Su richiesta dell’Avvocato del lavoro, la DTL comunicherà poi alle parti la data dell’incontro. In tale sede, il mancato raggiungimento dell’accordo non ha alcuna ripercussione né sanzione per entrambe le parti. Al contrario, il verbale di accordo diventa titolo esecutivo e consente al lavoratore – in caso di inadempimento del datore – di andare direttamente dall’ufficiale giudiziario per il pignoramento (previa notifica dell’atto di precetto). Ma per questo è necessario comunque valersi di un avvocato che spiegherà meglio la procedura.
3) La negoziazione assistita
Lo strumento è stato appena inserito dalla nuova riforma della giustizia e richiede la presenza degli avvocati del lavoro di entrambe le parti. Anch’esso è un sistema di risoluzione stragiudiziale della controversia, che mira a tentare un accordo bonario tra le parti.

4) Tentativo di conciliazione monocratico
Sempre presso la DTL il lavoratore può chiedere l’intervento di un ispettore che verifichi se il datore è in regola con le norme lavoristiche e contributive. Come lo strumento della conciliazione, anche questo è volontario, facoltativo.

> **COMPITI DA SVOLGERE**:
a) Secondo l'estratto sulle controversie di lavoro, la negoziazione assistita richiede la presenza di chi?
b) Ripeti parola per parola l'estratto sulle controversie di lavoro, tutto il tratto che va da «Su richiesta dell’Avvocato» giù fino a «meglio la procedura.».

> **Un blocco di dati**:
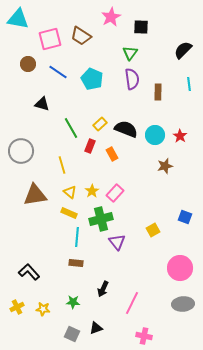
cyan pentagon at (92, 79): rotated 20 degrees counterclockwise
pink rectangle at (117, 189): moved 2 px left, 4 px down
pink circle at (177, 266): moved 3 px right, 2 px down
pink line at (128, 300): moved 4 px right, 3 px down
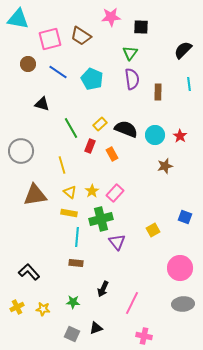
pink star at (111, 17): rotated 24 degrees clockwise
yellow rectangle at (69, 213): rotated 14 degrees counterclockwise
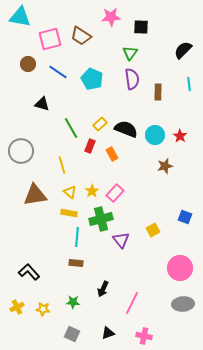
cyan triangle at (18, 19): moved 2 px right, 2 px up
purple triangle at (117, 242): moved 4 px right, 2 px up
black triangle at (96, 328): moved 12 px right, 5 px down
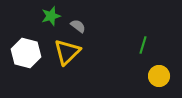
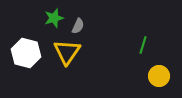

> **SOLUZIONI PER COMPITO**:
a) Richiede la presenza degli avvocati del lavoro di entrambe le parti.

b)
Su richiesta dell’Avvocato del lavoro, la DTL comunicherà poi alle parti la data dell’incontro. In tale sede, il mancato raggiungimento dell’accordo non ha alcuna ripercussione né sanzione per entrambe le parti. Al contrario, il verbale di accordo diventa titolo esecutivo e consente al lavoratore – in caso di inadempimento del datore – di andare direttamente dall’ufficiale giudiziario per il pignoramento (previa notifica dell’atto di precetto). Ma per questo è necessario comunque valersi di un avvocato che spiegherà meglio la procedura.